Recast the rows below as a JSON list of strings with one string per line. Omit blank lines and leave the pictures out.

[Opening Dataset section]

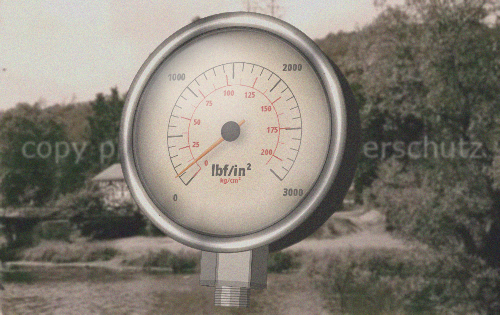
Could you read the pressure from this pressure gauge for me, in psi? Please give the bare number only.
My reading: 100
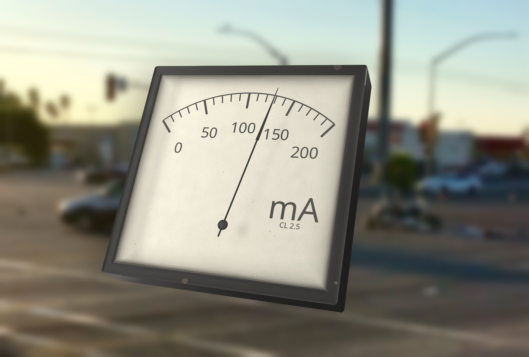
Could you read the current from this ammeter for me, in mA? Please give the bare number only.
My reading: 130
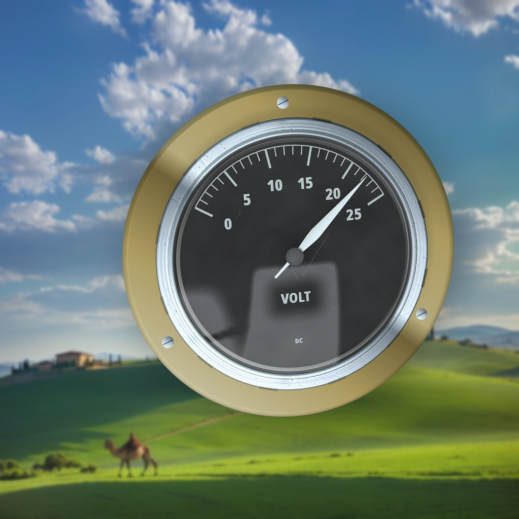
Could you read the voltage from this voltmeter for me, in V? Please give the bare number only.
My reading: 22
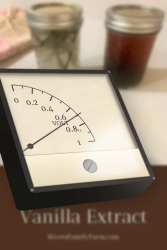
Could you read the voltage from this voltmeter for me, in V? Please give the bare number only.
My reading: 0.7
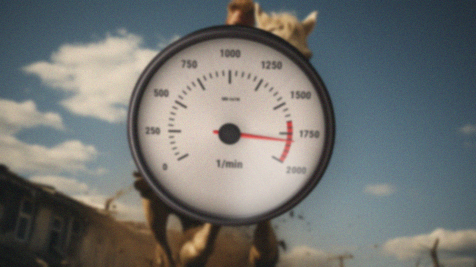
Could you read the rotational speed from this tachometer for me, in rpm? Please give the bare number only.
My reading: 1800
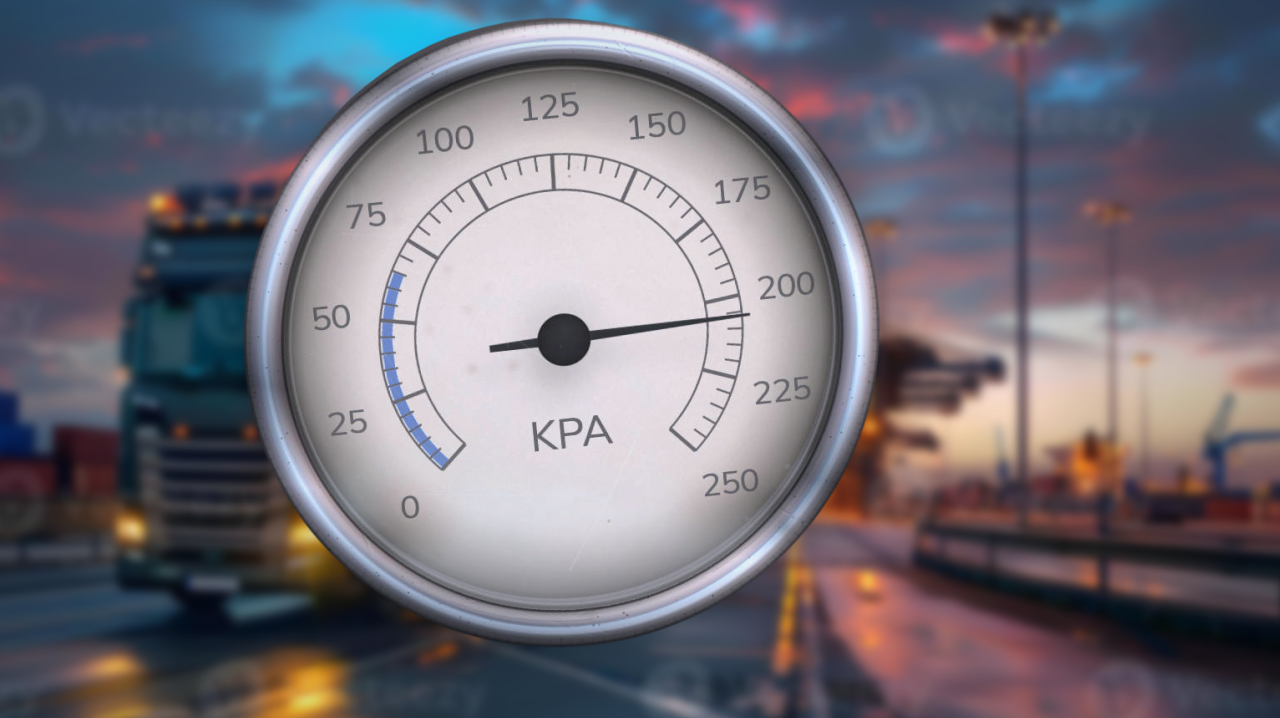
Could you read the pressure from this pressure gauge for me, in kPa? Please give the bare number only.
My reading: 205
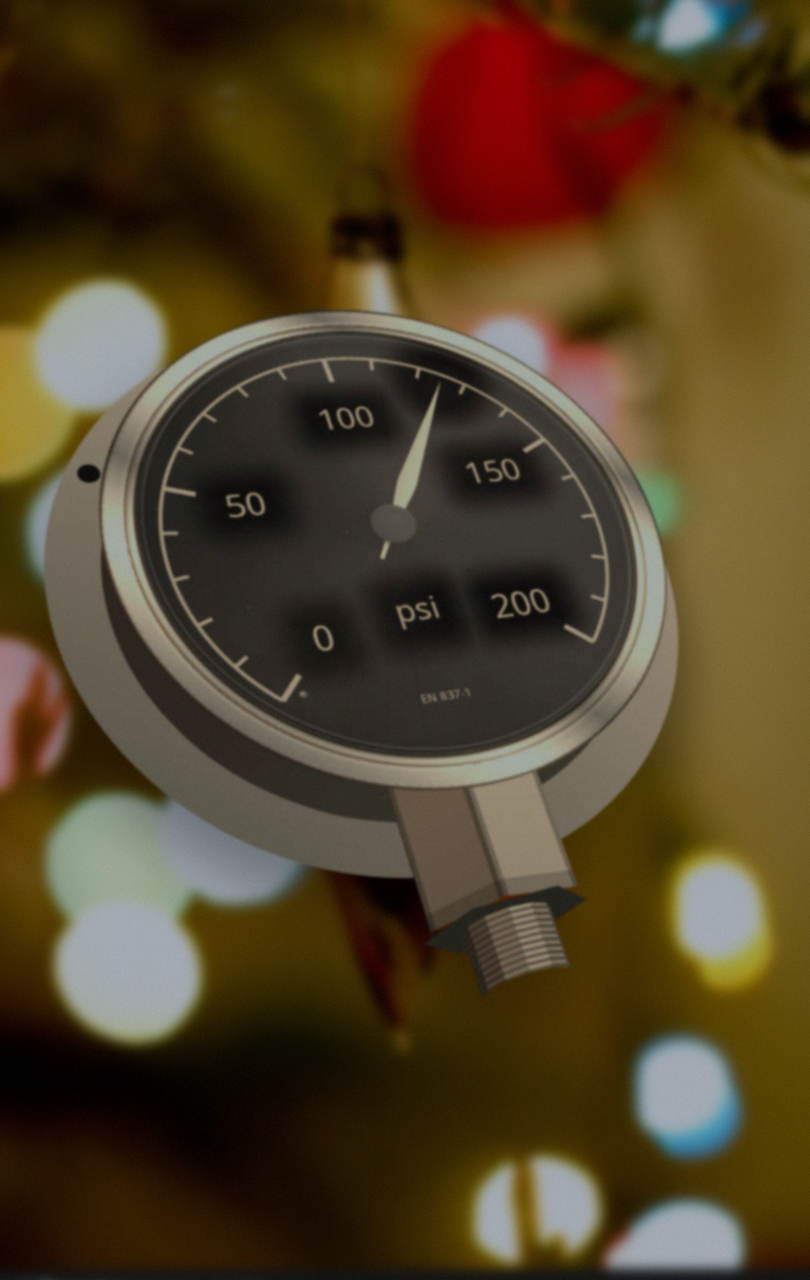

[Closing Dataset section]

* Solved problem:
[
  "Could you read the pressure from this pressure gauge for me, in psi? Please give the bare number only.",
  "My reading: 100",
  "Could you read the current from this ammeter for me, in mA? Please give the bare number only.",
  "My reading: 130",
  "Could you read the voltage from this voltmeter for me, in V? Please give the bare number only.",
  "My reading: 22",
  "Could you read the voltage from this voltmeter for me, in V? Please give the bare number only.",
  "My reading: 0.7",
  "Could you read the rotational speed from this tachometer for me, in rpm? Please give the bare number only.",
  "My reading: 1800",
  "Could you read the pressure from this pressure gauge for me, in kPa? Please give the bare number only.",
  "My reading: 205"
]